It happened again! Our Rancher 2 deployment (Local cluster and a user workload cluster) went down, and the root cause was that our three etcd nodes couldn’t talk to each other due to a network configuration issue. Unfortunately, since etcd was down, Rancher itself was down and thus the Rancher alerting system was not functional.
What strategies have you employed to keep an eye on your etcd cluster in the event that Rancher itself is down? Do you use etcdctl?
That’s always the danger of coupling yourself to the Rancher API, CLI or UI. You don’t have to do that (we certainly don’t, and mostly for this type of reason).
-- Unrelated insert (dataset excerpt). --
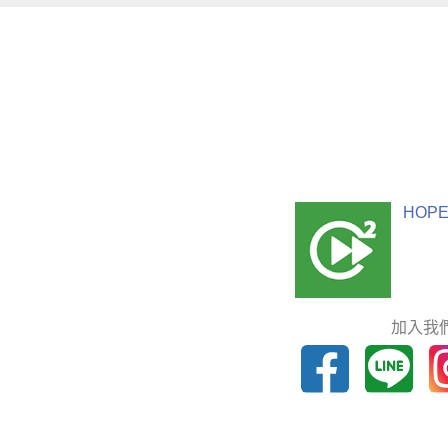
HOPE
加入我們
Hi Stefan, usually the idea is to have an external monitoring that don’t rely on the system is monitoring.
If you have any ressources external rancher, you can deploy a Prometheus that will monitor from out the cluster critical components (master hosts/etcd/network)
We use a number of tools that operate at the infrastructure level, platform and application. I work for a large corporate so much of this is predefined and I often don’t have latitude to choose alternates (there are support wrap and technical approval considerations), but that said, we use Prometheus/Grafana along with Splunk, App Dynamics and Cloud Watch. Applications share some of these and also others like Seq.
# etcdctl --endpoints https://etcd1:2379/ cluster-health
member asd123asd123as is healthy: got healthy result from https://etcd2:2379
member 0978asd098asd9 is healthy: got healthy result from https://cntest07:2379
member 345kjh345jkh34 is healthy: got healthy result from https://etcd3:2379
cluster is healthy